Having looked at various recommended reading orders and the litany of books that is Discworld, I am unsure if I will ever be able to read through Sir Pratchett’s legacy. Having decided to at least taste the series, I started with the first book, ‘The Colour of Magic’.

The Colour of Magic - Discworld 1 - Terry Pratchett (1983)

Took me a while to get used to some of the lingo like hubward, rimward, Edgewise and new words like widdershins and turnwise! I am still having problems visualizing the Circle Sea without a map which has been explicitly denied to the reader in the beginning of the book itself. But it looks like the author changed his mind and actually did come up with a map later on.

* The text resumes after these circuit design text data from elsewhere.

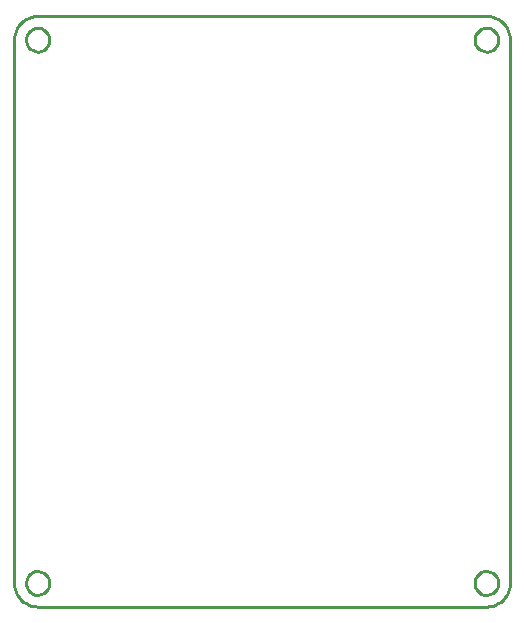
<source format=gm1>
G04*
G04 #@! TF.GenerationSoftware,Altium Limited,Altium Designer,22.11.1 (43)*
G04*
G04 Layer_Color=16711935*
%FSLAX25Y25*%
%MOIN*%
G70*
G04*
G04 #@! TF.SameCoordinates,D2032E32-7B9E-4814-9484-8CEA1A25EAEB*
G04*
G04*
G04 #@! TF.FilePolarity,Positive*
G04*
G01*
G75*
%ADD11C,0.01000*%
D11*
X11811Y7874D02*
X11687Y8853D01*
X11324Y9771D01*
X10744Y10569D01*
X9984Y11198D01*
X9091Y11618D01*
X8121Y11803D01*
X7136Y11741D01*
X6198Y11436D01*
X5364Y10908D01*
X4689Y10188D01*
X4214Y9323D01*
X3968Y8367D01*
Y7381D01*
X4214Y6425D01*
X4689Y5560D01*
X5364Y4840D01*
X6198Y4312D01*
X7136Y4007D01*
X8121Y3945D01*
X9091Y4130D01*
X9984Y4550D01*
X10744Y5179D01*
X11324Y5977D01*
X11687Y6895D01*
X11811Y7874D01*
X161417Y7874D02*
X161294Y8853D01*
X160930Y9771D01*
X160350Y10569D01*
X159590Y11198D01*
X158697Y11618D01*
X157728Y11803D01*
X156743Y11741D01*
X155804Y11436D01*
X154971Y10908D01*
X154295Y10188D01*
X153820Y9323D01*
X153574Y8367D01*
Y7381D01*
X153820Y6425D01*
X154295Y5560D01*
X154971Y4840D01*
X155804Y4312D01*
X156743Y4007D01*
X157728Y3945D01*
X158697Y4130D01*
X159590Y4550D01*
X160350Y5179D01*
X160930Y5977D01*
X161294Y6895D01*
X161417Y7874D01*
Y188976D02*
X161294Y189955D01*
X160930Y190873D01*
X160350Y191672D01*
X159590Y192300D01*
X158697Y192721D01*
X157728Y192906D01*
X156743Y192844D01*
X155804Y192539D01*
X154971Y192010D01*
X154295Y191290D01*
X153820Y190426D01*
X153574Y189470D01*
Y188483D01*
X153820Y187527D01*
X154295Y186662D01*
X154971Y185943D01*
X155804Y185414D01*
X156743Y185109D01*
X157728Y185047D01*
X158697Y185232D01*
X159590Y185652D01*
X160350Y186281D01*
X160930Y187080D01*
X161294Y187997D01*
X161417Y188976D01*
X11811Y188976D02*
X11687Y189955D01*
X11324Y190873D01*
X10744Y191672D01*
X9984Y192300D01*
X9091Y192721D01*
X8121Y192906D01*
X7136Y192844D01*
X6198Y192539D01*
X5364Y192010D01*
X4689Y191290D01*
X4214Y190426D01*
X3968Y189470D01*
Y188483D01*
X4214Y187527D01*
X4689Y186662D01*
X5364Y185943D01*
X6198Y185414D01*
X7136Y185109D01*
X8121Y185047D01*
X9091Y185232D01*
X9984Y185652D01*
X10744Y186281D01*
X11324Y187080D01*
X11687Y187997D01*
X11811Y188976D01*
X7874Y196850D02*
X6846Y196783D01*
X5836Y196582D01*
X4861Y196251D01*
X3937Y195796D01*
X3081Y195223D01*
X2306Y194544D01*
X1627Y193770D01*
X1055Y192913D01*
X599Y191990D01*
X268Y191014D01*
X67Y190004D01*
X0Y188976D01*
X165354D02*
X165287Y190004D01*
X165086Y191014D01*
X164755Y191990D01*
X164299Y192913D01*
X163727Y193770D01*
X163048Y194544D01*
X162274Y195223D01*
X161417Y195796D01*
X160494Y196251D01*
X159518Y196582D01*
X158508Y196783D01*
X157480Y196850D01*
Y0D02*
X158508Y67D01*
X159518Y268D01*
X160494Y599D01*
X161417Y1055D01*
X162274Y1627D01*
X163048Y2306D01*
X163727Y3081D01*
X164299Y3937D01*
X164755Y4861D01*
X165086Y5836D01*
X165287Y6846D01*
X165354Y7874D01*
X0D02*
X67Y6846D01*
X268Y5836D01*
X599Y4861D01*
X1055Y3937D01*
X1627Y3081D01*
X2306Y2306D01*
X3081Y1627D01*
X3937Y1055D01*
X4861Y599D01*
X5836Y268D01*
X6846Y67D01*
X7874Y0D01*
X157480D01*
X165354Y7874D02*
Y188976D01*
X7874Y196850D02*
X157480D01*
X0Y7874D02*
Y188976D01*
M02*

</source>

The book begins with the fire of Ankh-Morpock, triggered not by nature or magic but for an insurance claim. It looks like Morpock is the actual city while the Ankh is the river that flows through it. At least that’s what I gathered from the text.

Tourist, Rincewind had decided, meant “idiot.”

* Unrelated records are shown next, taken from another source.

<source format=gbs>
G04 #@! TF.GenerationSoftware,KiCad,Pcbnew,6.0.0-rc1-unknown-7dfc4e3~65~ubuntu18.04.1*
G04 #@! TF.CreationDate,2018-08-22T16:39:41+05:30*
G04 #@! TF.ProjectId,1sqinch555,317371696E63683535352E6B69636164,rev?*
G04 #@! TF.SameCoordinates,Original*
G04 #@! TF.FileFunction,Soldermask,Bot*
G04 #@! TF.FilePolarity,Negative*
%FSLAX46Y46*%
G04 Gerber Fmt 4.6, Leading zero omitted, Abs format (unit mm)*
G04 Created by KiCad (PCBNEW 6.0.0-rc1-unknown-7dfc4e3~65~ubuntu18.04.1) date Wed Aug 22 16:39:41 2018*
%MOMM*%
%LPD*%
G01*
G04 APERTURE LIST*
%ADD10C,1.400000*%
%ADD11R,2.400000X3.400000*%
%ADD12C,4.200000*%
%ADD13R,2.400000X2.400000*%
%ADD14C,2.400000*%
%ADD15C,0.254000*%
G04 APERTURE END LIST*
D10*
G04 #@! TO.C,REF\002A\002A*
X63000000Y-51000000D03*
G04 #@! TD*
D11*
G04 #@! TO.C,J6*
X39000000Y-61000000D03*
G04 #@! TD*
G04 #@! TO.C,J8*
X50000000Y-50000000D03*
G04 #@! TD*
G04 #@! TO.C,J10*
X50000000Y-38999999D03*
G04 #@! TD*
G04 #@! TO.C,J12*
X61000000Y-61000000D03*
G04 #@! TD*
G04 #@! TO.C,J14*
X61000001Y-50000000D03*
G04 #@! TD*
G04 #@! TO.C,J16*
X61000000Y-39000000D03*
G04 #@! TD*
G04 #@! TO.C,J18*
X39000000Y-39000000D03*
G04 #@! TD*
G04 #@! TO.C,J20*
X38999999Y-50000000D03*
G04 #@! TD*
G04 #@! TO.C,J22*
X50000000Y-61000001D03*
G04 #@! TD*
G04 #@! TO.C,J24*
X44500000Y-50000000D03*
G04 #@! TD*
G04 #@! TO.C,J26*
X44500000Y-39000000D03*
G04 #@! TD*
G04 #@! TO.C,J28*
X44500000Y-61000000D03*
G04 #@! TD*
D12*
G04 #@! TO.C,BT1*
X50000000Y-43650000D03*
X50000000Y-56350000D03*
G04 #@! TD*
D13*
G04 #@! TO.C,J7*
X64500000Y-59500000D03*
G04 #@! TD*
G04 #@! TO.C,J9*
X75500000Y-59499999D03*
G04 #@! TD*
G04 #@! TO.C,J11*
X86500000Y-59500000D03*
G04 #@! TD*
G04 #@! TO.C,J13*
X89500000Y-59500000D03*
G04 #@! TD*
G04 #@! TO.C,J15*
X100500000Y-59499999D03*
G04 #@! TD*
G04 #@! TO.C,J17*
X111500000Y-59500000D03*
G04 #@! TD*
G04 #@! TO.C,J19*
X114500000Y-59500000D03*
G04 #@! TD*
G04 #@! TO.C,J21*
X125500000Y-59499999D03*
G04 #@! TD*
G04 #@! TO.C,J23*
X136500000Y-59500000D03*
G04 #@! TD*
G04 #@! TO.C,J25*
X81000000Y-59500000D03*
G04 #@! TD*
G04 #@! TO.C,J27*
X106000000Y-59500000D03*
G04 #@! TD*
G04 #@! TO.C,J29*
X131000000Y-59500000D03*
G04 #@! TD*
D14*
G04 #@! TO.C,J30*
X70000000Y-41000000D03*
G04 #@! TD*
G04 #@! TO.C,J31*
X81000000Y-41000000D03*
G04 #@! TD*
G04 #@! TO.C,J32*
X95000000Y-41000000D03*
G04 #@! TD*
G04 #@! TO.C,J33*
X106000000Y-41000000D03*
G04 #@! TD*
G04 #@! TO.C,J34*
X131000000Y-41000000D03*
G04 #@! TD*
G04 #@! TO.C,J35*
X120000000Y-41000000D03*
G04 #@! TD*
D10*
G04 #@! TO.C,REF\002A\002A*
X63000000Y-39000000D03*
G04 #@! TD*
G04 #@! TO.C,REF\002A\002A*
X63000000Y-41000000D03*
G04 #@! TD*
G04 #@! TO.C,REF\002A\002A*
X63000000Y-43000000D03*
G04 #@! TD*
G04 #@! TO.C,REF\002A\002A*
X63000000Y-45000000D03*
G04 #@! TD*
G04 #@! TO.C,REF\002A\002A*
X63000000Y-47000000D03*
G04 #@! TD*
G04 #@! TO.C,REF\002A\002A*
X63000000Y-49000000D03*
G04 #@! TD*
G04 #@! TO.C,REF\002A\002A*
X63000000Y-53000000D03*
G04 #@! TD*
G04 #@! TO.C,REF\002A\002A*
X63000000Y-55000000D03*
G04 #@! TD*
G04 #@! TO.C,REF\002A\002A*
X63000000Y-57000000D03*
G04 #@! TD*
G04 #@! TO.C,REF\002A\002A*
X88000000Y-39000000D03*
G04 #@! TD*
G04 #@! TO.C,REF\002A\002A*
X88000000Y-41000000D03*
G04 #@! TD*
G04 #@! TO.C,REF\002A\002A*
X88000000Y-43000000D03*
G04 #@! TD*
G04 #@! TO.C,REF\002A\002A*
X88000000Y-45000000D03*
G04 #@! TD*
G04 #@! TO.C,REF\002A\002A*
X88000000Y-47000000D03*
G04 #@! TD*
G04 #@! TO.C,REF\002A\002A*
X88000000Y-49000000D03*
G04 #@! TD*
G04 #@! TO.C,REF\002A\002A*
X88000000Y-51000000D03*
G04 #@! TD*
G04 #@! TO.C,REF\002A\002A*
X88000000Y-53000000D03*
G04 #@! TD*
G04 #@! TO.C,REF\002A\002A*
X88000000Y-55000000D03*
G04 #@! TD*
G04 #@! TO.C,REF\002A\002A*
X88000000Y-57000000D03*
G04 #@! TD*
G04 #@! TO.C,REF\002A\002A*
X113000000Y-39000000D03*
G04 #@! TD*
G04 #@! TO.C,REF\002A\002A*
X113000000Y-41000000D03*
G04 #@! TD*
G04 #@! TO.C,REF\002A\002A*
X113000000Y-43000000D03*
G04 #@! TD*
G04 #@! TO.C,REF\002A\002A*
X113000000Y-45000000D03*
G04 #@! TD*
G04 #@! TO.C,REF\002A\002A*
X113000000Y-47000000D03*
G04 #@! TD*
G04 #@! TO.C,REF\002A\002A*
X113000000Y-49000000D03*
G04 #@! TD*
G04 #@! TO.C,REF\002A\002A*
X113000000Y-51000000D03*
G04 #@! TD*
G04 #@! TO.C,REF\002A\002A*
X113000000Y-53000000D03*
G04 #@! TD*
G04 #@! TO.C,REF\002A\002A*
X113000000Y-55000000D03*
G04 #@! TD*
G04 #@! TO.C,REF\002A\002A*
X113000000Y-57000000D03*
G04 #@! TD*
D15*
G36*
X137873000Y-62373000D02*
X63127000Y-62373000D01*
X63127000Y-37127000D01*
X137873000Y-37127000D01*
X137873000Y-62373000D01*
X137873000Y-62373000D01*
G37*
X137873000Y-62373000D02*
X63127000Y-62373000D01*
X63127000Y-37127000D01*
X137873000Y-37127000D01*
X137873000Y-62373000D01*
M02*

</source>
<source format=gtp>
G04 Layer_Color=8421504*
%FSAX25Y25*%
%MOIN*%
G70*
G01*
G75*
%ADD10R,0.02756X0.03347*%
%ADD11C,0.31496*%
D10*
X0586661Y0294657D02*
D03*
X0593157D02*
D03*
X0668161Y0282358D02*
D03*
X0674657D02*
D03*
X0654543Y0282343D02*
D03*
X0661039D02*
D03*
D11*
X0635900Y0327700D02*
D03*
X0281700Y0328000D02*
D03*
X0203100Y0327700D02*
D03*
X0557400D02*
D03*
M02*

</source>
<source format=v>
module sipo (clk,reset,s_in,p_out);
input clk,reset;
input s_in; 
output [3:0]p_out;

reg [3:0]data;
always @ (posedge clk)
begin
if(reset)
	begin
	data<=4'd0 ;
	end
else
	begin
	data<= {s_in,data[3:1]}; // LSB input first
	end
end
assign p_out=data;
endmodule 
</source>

The writing style has a humorous mannerism to it and I wish to be able to replicate in my prose on demand. But I suppose it takes a British way of thinking to be able to come up with such phrasing on a regular basis.

In the end, the way Twoflower and Tethis go off the rim is fitting to their own goals and motivations. Rincewind lives and yes of course, Death is awesome.

It looks like the only thing that doesn’t need one of those inn-sewer-ants poly-seas is Twoflower’s Luggage:

The Luggage had an elemental nature, absolutely no brain, a homicidal attitude toward anything that threatened its master, and he wasn’t quite sure that its inside occupied the same space-time framework as its outside.